Neil Atkinson’s post-match review for The Anfield Wrap after Chelsea 0 Liverpool 0 in the Premier League at Stamford Bridge…

 

THE changes are fascinating. So too are the substitutions.

More so than the game, which felt like one Liverpool had decided they were hanging in through at all costs, in all circumstances. I think, in a way, this mentality both helps Liverpool gets a point and hinders all three.

The changes, then. It is odd to me to see Curtis Jones come from nowhere, but I am fine with it and think he does alright. Not well. But alright. I’d like him to start against Arsenal. Get some rhythm up. Let’s see.

Roberto Firmino looks short of a yard but you’d have guessed that. Joe Gomez looks short of games at right back but you’d have guessed that too. Joel Matip has a torrid evening but manages to just about hang in there. Kostas Tsimikas looks like Andy Robertson’s deputy.

He looks like the sort of full back who starts for Liverpool in 2011, a Stamford Bridge throwback, a footballer built to drive you mad. He is Liverpool’s outball and it hard to escape the notion that that suits Chelsea more than it does The Reds.

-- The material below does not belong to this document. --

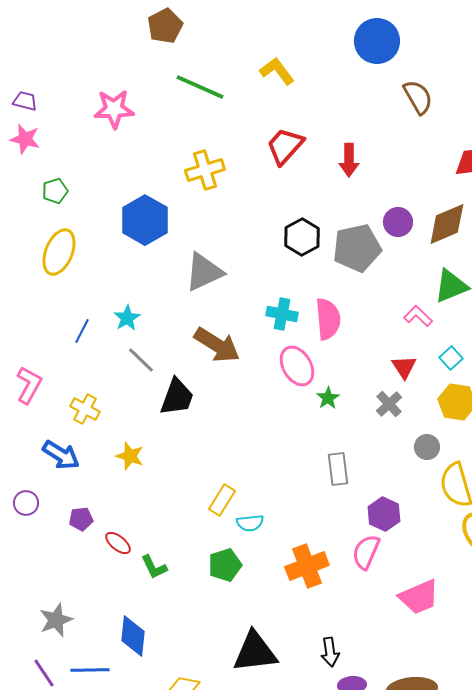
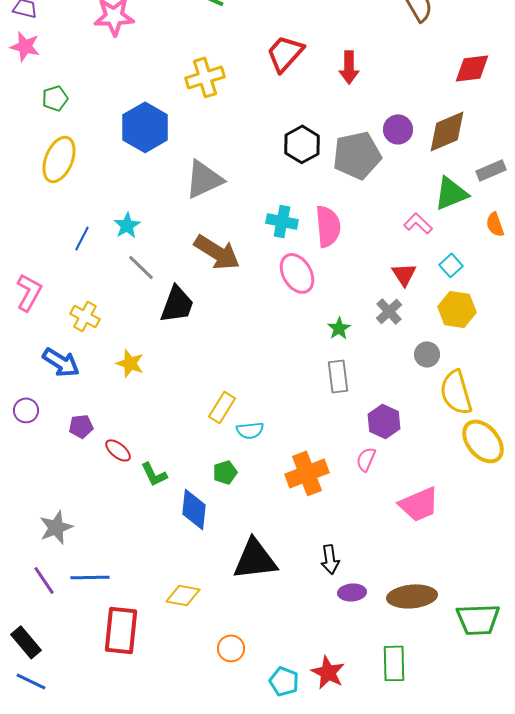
green star: (328, 398) -> (339, 328), moved
pink semicircle: (366, 552) -> (366, 459), size x0.7
green pentagon: (225, 565) -> (225, 472), size x0.7
blue diamond: (133, 636) -> (194, 509), moved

Were it not for Alisson Becker, we would have had to watch Liverpool desperate to score a goal. Being relaxed about an away draw more often earlier this season would have made a ton of sense. Now? That’s a tougher sell for me. Partially because there is no proof that Liverpool are getting anything from Leeds, West Ham and Leicester, even before a big last day against Southampton.

But everything has to start and end somewhere, and perhaps tonight can be another corner turned. Another reset started. Another restart setted. Being sceptical is understandable. It was, on paper, the toughest remaining away game by miles — them bringing Raheem Sterling on without 10 to go proof of that. It being a Saturday-Tuesday bounce on the road not good either.

There has to be more than this, though. It has to improve. The concerns are many but one is they looked like a side on game 36, not 28.

The substitutions should have made us better, more likely. They don’t. Yet simultaneously it seems wild that both Matip and Diogo Jota end the game on the pitch.

Liverpool fought for each other. They dug each other out. They rode their luck. They fouled and scrapped like the best of them. They played away from home for 97 minutes. That this is noteworthy across the board is part of what has brought the current league table to pass.

Come the end of the season, the question will be if this is a point and performance which is valuable for its sternness or lamentable for its lack of creativity. In January, the former would have been nailed on. Right now?

Right now it is a slog, but we need to rouse ourselves for Sunday and we need to find a run. Those around and above us are nothing special, but did you see tonight? Did it feel special?

It will need to be better. Ten to go. And we cannot rely on luck. We need judgement.